Most of the comic-book characters portrayed on screen these days seem to depend entirely on special effects for the entertainment values. Not so this Spider-Man film. There is actual craft evident throughout the film, and more-than-merely-capable performances from almost all the players, even in the small roles. Garfield is believable as the skinny high-school kid with hidden depth, and is still believable when he engages his dragons. Stone is believable as the brainy hot chick (a role that probably came somewhat naturally to her), and Martin Sheen absolutely becomes the principled father-figure, Uncle Ben. Rhys Ifans portrays the villian sympathetically, so we're not too disappointed when he survives the film to set up a sequel (after the credits start). And Denis Leary manages to hold his tongue just enough to keep the film's PG-13 rating, while still exuding his trademark bile until [Spoiler Alert] he finds salvation on his death bed.

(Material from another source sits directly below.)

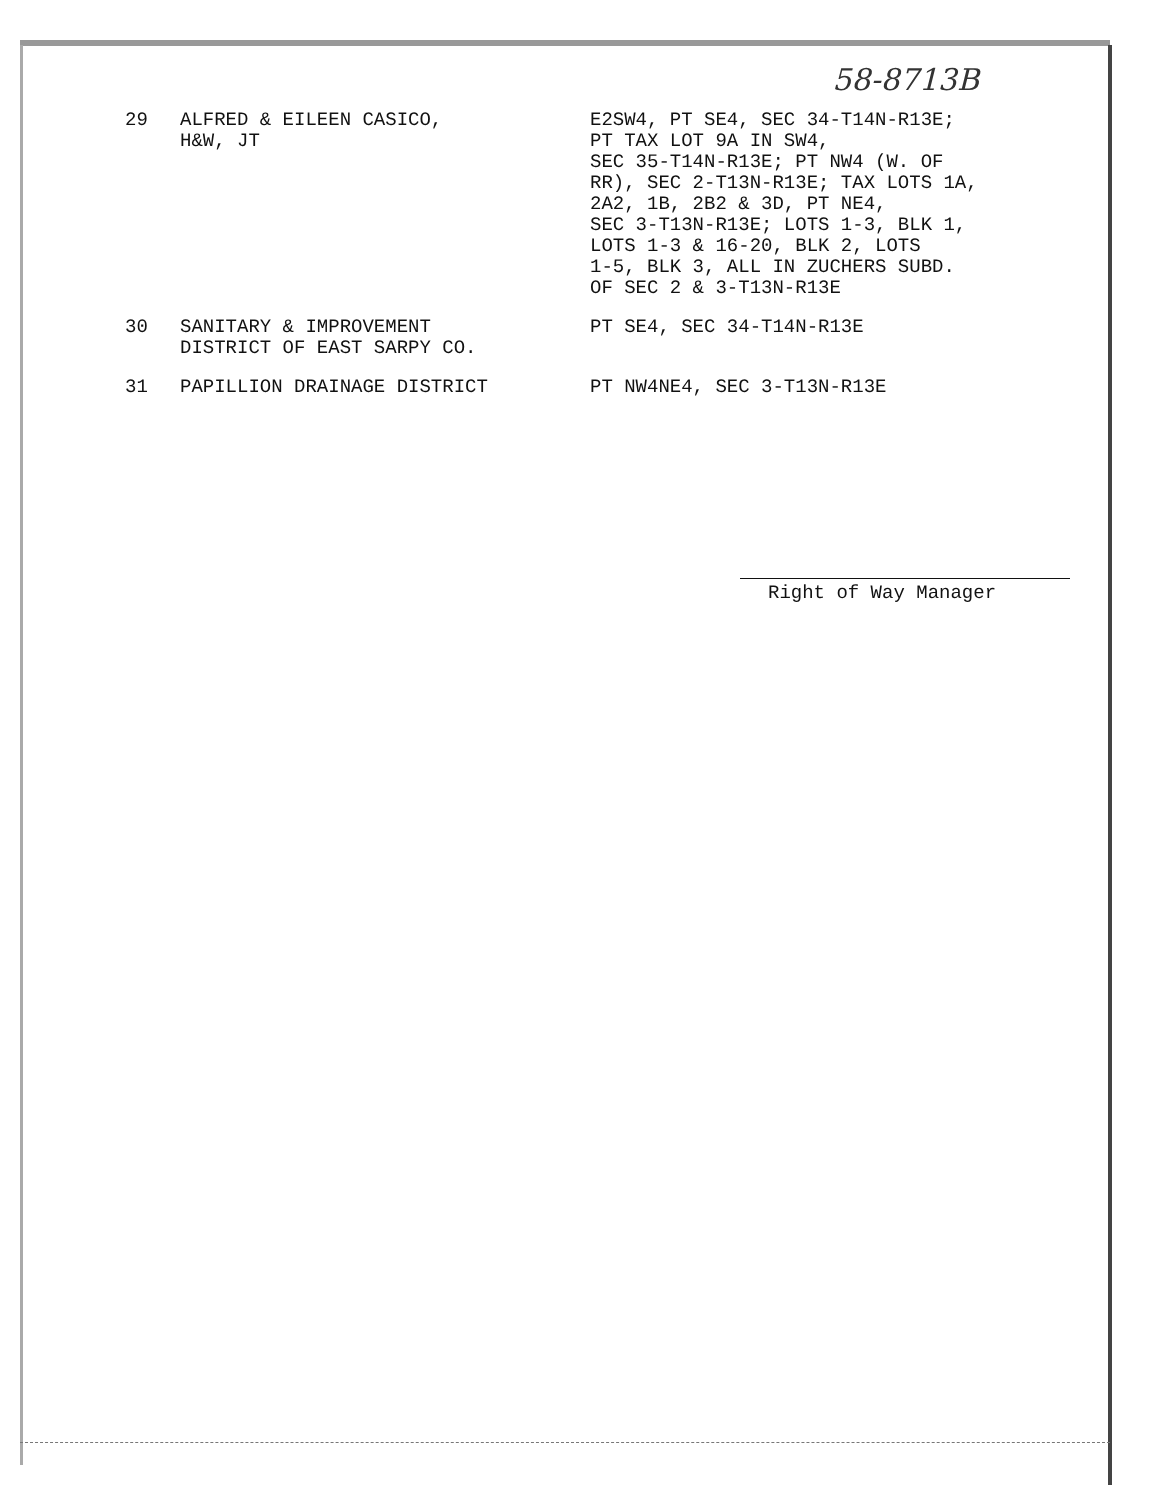58-8713B
| 29 | ALFRED & EILEEN CASICO, H&W, JT | E2SW4, PT SE4, SEC 34-T14N-R13E; PT TAX LOT 9A IN SW4, SEC 35-T14N-R13E; PT NW4 (W. OF RR), SEC 2-T13N-R13E; TAX LOTS 1A, 2A2, 1B, 2B2 & 3D, PT NE4, SEC 3-T13N-R13E; LOTS 1-3, BLK 1, LOTS 1-3 & 16-20, BLK 2, LOTS 1-5, BLK 3, ALL IN ZUCHERS SUBD. OF SEC 2 & 3-T13N-R13E |
| 30 | SANITARY & IMPROVEMENT DISTRICT OF EAST SARPY CO. | PT SE4, SEC 34-T14N-R13E |
| 31 | PAPILLION DRAINAGE DISTRICT | PT NW4NE4, SEC 3-T13N-R13E |
Right of Way Manager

The film is good enough, too, for us to overlook a few incongruities. Just how many shells can the police chief's shotgon hold? How did Spider-Man get his mask on, when he's hanging from the bridge with the kid with one hand and the rope with the other? How does Peter Parker manage to encounter only blond long-haired thieves? And what are all those crane operators doing at work at that hour of the night; aren't they Union?

In the end, though, it's the quality of the special effects that keeps us buying in to this film. They are mostly done seamlessly, except for one scene (about a second, maybe two, long) in a longer fight sequence that seemed somehow less-well-crafted. The detail in computer-generated images, of water, of reflections, of shadows, is still amazing to me and, I suspect, to many other viewers. When you pair that with a good story, well-told, we don't really care if we've heard other versions of it before.